The cove was chock full of slumbering sea cows. While we could not pet or float directly over the sleepyheads, it was really cool to observe them. Since they are mammals, they need to take in air every 10-15 minutes, so every so often they just bob up to the top, take a breath and then sink back down, all without ever waking up. It's not exactly sleep-walking, more like sleep-bobbing but it is a trip to watch. Their movements reminded of those plastic birds that you would fill with water and watch as they bobbed up and down "drinking" out of a glass. Yes, I'm old.

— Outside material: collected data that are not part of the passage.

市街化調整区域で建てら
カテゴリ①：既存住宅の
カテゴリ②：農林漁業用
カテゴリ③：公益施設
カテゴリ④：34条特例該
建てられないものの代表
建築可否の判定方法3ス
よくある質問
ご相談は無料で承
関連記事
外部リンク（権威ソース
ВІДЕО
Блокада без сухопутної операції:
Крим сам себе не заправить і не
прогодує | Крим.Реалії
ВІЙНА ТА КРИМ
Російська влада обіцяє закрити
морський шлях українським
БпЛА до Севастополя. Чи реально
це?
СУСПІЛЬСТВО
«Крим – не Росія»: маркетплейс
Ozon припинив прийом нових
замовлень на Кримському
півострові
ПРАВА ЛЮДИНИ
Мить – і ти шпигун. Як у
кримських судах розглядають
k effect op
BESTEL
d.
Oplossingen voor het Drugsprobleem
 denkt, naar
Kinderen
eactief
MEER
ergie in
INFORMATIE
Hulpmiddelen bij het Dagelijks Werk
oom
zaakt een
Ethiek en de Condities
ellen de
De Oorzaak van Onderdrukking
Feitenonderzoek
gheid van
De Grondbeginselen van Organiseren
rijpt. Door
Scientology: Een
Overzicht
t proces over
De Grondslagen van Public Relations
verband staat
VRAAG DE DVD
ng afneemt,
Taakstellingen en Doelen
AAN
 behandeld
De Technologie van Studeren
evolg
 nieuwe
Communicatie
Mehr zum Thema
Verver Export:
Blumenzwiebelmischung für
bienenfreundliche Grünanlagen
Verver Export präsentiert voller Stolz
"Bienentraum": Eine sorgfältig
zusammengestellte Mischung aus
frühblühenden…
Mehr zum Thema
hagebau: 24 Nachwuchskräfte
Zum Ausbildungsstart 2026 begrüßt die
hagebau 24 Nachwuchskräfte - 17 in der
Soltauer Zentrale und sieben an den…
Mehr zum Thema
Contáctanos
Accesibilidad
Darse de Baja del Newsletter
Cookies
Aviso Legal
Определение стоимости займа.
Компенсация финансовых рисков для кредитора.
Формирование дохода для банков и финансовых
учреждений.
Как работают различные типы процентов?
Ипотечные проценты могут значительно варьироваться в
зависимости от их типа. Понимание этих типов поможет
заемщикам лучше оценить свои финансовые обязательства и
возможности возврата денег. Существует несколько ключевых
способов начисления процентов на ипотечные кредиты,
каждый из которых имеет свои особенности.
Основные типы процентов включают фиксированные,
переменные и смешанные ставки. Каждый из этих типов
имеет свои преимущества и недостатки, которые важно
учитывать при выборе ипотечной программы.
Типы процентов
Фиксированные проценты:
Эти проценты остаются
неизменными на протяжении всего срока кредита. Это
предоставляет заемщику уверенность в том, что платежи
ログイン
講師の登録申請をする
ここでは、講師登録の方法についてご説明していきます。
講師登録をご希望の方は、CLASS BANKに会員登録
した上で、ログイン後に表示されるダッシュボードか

|The fish are awake, I think I'll swim with them for a bit.|
For the next 30 minutes or so, we got to watch them undisturbed. We followed the rules and made sure not to disrupt their natural behaviors. However, not everyone was as considerate. After a while, a young-ish manatee woke up and decided that since he was awake, everyone else should be too. He went around squeaking and poking and prodding and just generally acting like a little dick, trying to rouse the others. It was hilarious.
I could have stayed in there all day, but after a while, the cold was just too much. The poor French guy was shaking like a leaf. It was time to return to the comfort of a heated vehicle.
It had been a long time in coming, too long really, but I had finally had a chance to swim with these fabulous animals. Not only that, there had been manatee kisses and a morning, undisturbed by crowds. Just us and them. It was better than I could have possibly imagined. Thank you, River Ventures and Capt. Donovan (and, of course, the slutty manatee) for making it so special.